Детальная информация

Данная работа посвящена исследованию флуоресценции FAD в свободной и связанной с ферментом липоамид дегидрогеназа (LipDH), при одно- и двухфотонном возбуждении фемтосекундными лазерными импульсами в диапазоне длин волн 360–450 нм и 720–890 нм. Целью этой работы является установление особенностей процессов релаксации свободного FAD и связанного с ферментом LipDH. Исследования проводились методом время-разрешенной поляризационной лазерной спектроскопии, в рамках которого регистрировались сигналы затухания двух ортогональных поляризованных компонент с время-корреляционной системы счета фотонов. Было обнаружено, что FAD, связанный с ферментом LipDH характеризуется двумя временами затухания флуоресценции: τ1 = 0.27 нс (a1 = 0.17) и τ2 = 4.34 нс (a2 = 0.83), где в скобках указаны весовые коэффициенты. При этом свободный FAD характеризуется четырьмя временами затухания флуоресценции: τ1 = 20 пс (a1 = 0.38), τ2 ∼ 220 пс (a2 = 0.13), τ3 = 2.3–2.6 нс (a3= 0.34) и τ4 = 3.7–4.8 нс (a4 = 0.15), где в скобках указаны весовые коэффициенты. Было установлено, что времена τ1 и τ2 обусловлены процессами релаксации двух различных сложенных конформаций FAD, а время τ4 обусловлено флуоресценцией развернутой конформации FAD. Две сложенные конформации различаются положением аденина над изоаллоксазиновым кольцом. Экспериментально полученное изменение весовых коэффициентов FAD в водно-спиртовых растворах подтверждает модель распределения конформаций, посчитанную методом молекулярной динамики.
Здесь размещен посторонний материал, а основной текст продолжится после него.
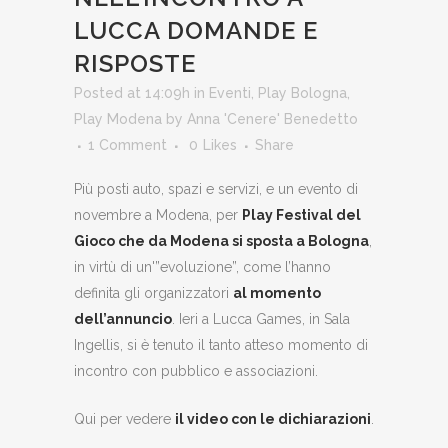
LUCCA DOMANDE E
RISPOSTE
Posted at 14:09h
in
Eventi
,
Play Bologna
,
Play Modena
by
Anna 'Cenere' Benedetto
1 Comment
0
Likes
Share
Più posti auto, spazi e servizi, e un evento di
novembre a Modena, per
Play Festival del
Gioco che da Modena si sposta a Bologna
,
in virtù di un'”evoluzione”, come l’hanno
definita gli organizzatori
al momento
dell’annuncio
. Ieri a Lucca Games, in Sala
Ingellis, si è tenuto il tanto atteso momento di
incontro con pubblico e associazioni.
Qui per vedere
il video con le dichiarazioni
.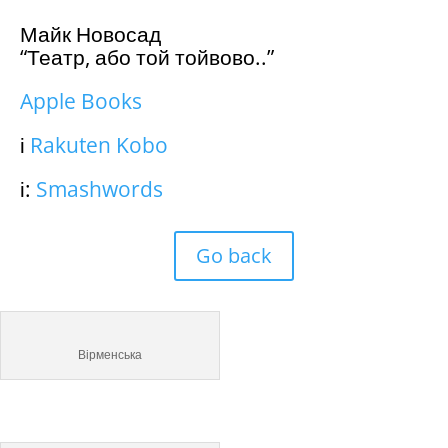
Майк Новосад
“Театр, або той тойвово..”
Apple Books
і
Rakuten Kobo
і:
Smashwords
Go back
Вірменська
Также были проведены исследования анизотропии флуоресценции свободного FAD от длины волны возбуждения при одно- и двухфотонном возбуждении. Для FAD, связанного с LipDH, зарегистрировано субнаносекундное время затухания анизотропии флуоресценции τrb = 130 пс. Оно обусловлено анизотропной колебательной релаксацией в возбужденном состоянии коферментов, которая сопровождалась оворотом дипольного момента перехода за счет перестройки конфигурации ядер в молекуле FAD. Полученные результаты имеют большую научную значимость, так как они могут быть использованы для описания результатов исследований окислительно-восстановительных реакции в клетках живых организмов флуоресцентными методами, а также для разработки неинвазивных методов диагностики социально-значимых заболеваний на ранних стадиях.

This work focuses on the study of flavin adenine dinucleotide (FAD) fluorescence in free and protein-bound lipoamide dehydrogenase (LipDH), under single- and two-photon excitation using femtosecond laser pulses in the wavelength range 360–450 nm and 720–890 nm, respectively. The aim of the research is to investigate the characteristics of relaxation processes associated with LipDH and free FAD, using the method of high-resolution polarization laser spectroscopy. Two orthogonal fluorescence components are recorded using a photon-counting system with time-correlated measurements. It was found that LipDH-bound FAD exhibits two characteristic fluorescence decay times, τ1 = 0.27 ns (a1 = 0.17) and τ2 = 4.34 ns (a2 = 0.83). Free FAD, on the other hand, exhibits four decay times: τ1 = 20 ps (a1 =0.38), τ2 ∼ 220 ps (a2 = 0.13), τ3 = 2.3–2.6 ns (a3 = 0.34) and τ4 = 3.7– 4.8 ns (a4 = 0.15). It has been determined that the times τ1 and τ2 are associated with the relaxation processes of two distinct folded FAD conformations, while the time τ4 is related to the fluorescence from the unfolded FAD structure. The two folded conformations differ in terms of the position of the adenine relative to the isoalloxazine ring. The experimentally determined change in the FAD weighting coefficients in aqueous alcoholic solutions confirms the conformational distribution model predicted by the molecular dynamics simulation. Additionally, the anisotropy of fluorescence from free FAD excited at different wavelengths has been studied using single- and two-photon excitation. For FAD bound to LipDH, a fluorescence anisotropy decay time of τrb = 130 ps. These results are of significant scientific importance, as they can be utilized to describe the outcomes of redox reaction studies in living cells using fluorescent techniques, as well as for the development of non-invasive techniques for early diagnosis of socially significant diseases.